The decision processes of D-Net can therefore be linked to the quantum processes of spacetime in a quantized theory such as LQG. The uncertainty of information flowing through the network is also consistent with Heisenberg’s Uncertainty principle and is also at the heart of Frieden’s information action principle. In addition D-Net helps solve the problem of future time travellers returning to the past. The travellers would reach their destination but then travel through different spin or decision networks, avoiding the risk of tangling with present states.

To understand complex systems such as people or cultures we need to know not just their causal histories as in LQG, but also their evolutionary histories; why they took the evolutionary paths they did. Physical events alone and the information they generate do not fully encompass the complexity of life. Complex entities like people and cultures are processes unfolding in time. A full understanding of life’s emergence can only be fully understood by understanding their evolutionary decision pathways- the network connections between events.

D-Net reflects the central role of the evolving system, creating pathways through evolutionary events in spacetime. It is therefore consistent with LQG in terms of combining information from a vast number of decisions over evolutionary time, reflecting the context and history of the system- its evolutionary options and choices.
In the evolutionary model, the system is not only an integral part of the evolving universe- it eventually subsumes it.

In LQG a set of questions can be specified about the history of the universe and the probabilities of the different answers computed. The questions or decision options in a sense bring the reality into existence. This is precisely the premise of Frieden’s theory and also D-Net. According to Smolin it is possible to construct a pluralistic version of quantum cosmology in which there is one universe but many histories or mathematical versions of what an observer can see. It is consistent only when two observers ask the same question and agree on the answer. In LQG, there exists one world seen as a jigsaw or overarching composite structure by many different observers; not multiple worlds as seen by one final observer from outside it. The universe in this model therefore contains many different consistent histories, each of which can be brought into existence by asking the right set of questions and measuring the information outcomes. This could describe an infinite set of quantum worlds, each of which corresponds to part of the world seen by a particular observer at a particular place and time in the history of the universe.

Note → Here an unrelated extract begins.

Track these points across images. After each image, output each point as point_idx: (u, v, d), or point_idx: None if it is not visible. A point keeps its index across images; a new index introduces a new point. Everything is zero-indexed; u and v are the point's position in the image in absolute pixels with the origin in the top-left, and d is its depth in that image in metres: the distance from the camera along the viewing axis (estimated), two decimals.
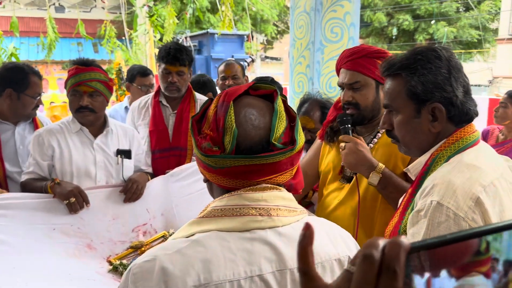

Asking the right questions however presupposes making the right decisions on what questions to ask. This corresponds to the role of the observer as postulated in D-Net. Life as the set of multiple observers expands and evolves to become co-existent with the universe; an Omega or Universal Consciousness. D-net therefore ensures that the right decisions are made to ensure that the universe maintains its integrity and life realises its full potential. As life and the universe merge into one co-existent sentient entity, the universe is enabled to reach its full potential.